Lincoln: Judge Douglas has paid tribute to my skill with the dagger. I thank him for that, but I must admit that he can do more with that weapon than I can. He can keep ten daggers flashing in the air at the same time. Fortunately, he’s so good at it that none of the knives ever falls and hurts anyone.

Now, you’ve heard the Judge make illusion to those who advocate voting, and eating, and marrying, and sleeping with negroes. Whether he meant me specifically I do not know.  If he did, I can only say that just because I do not want a colored woman for a slave I do not necessarily want her for a wife. I do not need to have her for either.  I can just leave her alone. In some respects, she is certainly not my equal, any more than I am the Judge’s equal in some respects. But in her natural right to eat the bread she earns with her own hands without asking leave of somebody else, she is my equal and the equal of all others.

Now you heard the Judge speak about our own labor conditions. As an American I cannot be proud that such conditions exist. But as an American I can ask, “Would any of the striking workers in the North elect to change places with the slaves in the South?” Will they not rather say the remedy is in our hands. And still as an American I can say, “Thank God we live under a system by which men have the right to strike.” I am not preaching rebellion. I don’t have to. This country, with its institutions, belongs to the people who inhabit it.

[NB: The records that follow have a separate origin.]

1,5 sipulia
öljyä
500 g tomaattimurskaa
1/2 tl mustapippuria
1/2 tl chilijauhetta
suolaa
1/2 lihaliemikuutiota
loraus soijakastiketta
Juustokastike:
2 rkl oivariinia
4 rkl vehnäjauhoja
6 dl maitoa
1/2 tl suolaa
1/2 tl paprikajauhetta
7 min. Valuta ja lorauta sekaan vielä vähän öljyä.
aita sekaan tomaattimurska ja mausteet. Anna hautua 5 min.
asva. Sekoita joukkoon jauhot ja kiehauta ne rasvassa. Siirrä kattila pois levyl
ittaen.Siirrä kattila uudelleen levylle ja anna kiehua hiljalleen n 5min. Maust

Whenever they shall grow weary of the existing government, they can exercise their constitutional right of amending it or their revolutionary right to dismember or overthrow it.  If the founding fathers gave us anything they gave us that. The purpose of the Dred Scott decision is to make property and nothing but property of the Negro in all States of the Union. It is the old issue of human rights versus property rights. It is the eternal struggle between two principles: the one, the common right of humanity; the other the divine right of kings.  It is the same spirit which says, “You toil and work and earn bread and I’ll eat it.”

As a nation, we began by declaring “all men are created equal.” There was no mention of any exception to that rule in the Declaration of Independence. But we now practically read it “all men are created equal except Negroes.” If we are to accept this doctrine of race or class discrimination, what is to stop us in future from decreeing “all men are created equal except for Negroes, foreigners, Catholics, Jews,” or just “poor people”? That is the conclusion towards which the advocates of slavery are driving us. “Let each State mind its own business,” says Judge Douglas. “Why stir up trouble?” This is the complacent policy of indifference to evil, and that policy I cannot but hate.

I hate it because of the monstrous injustice of slavery itself.  I hate it because it deprives our Republic of its just influence in the world, enables the enemies of free institutions everywhere to taunt us as hypocrites, causes the real friends of freedom to doubt our sincerity, and especially because it forces so many good men among ourselves into an open war with the very fundamentals of civil liberty: denying the good faith of the Declaration of Independence and insisting that there is no right principle of action but self interest.

In his final words tonight, the Judge said that we can be “the terror of the world.”  I don’t think we want to be that. I think we would prefer to be the encouragement of the world: the proof that at last man is worthy to be free. But we shall provide no such encouragement unless we can establish our ability as a nation to live and grow, and we shall surely do neither if these States fail to remain united. There can be no distinction in the definition of liberty as between one section and another, one class and another, one race and another. A house divided itself cannot stand. This government cannot endure permanently half slave and half free.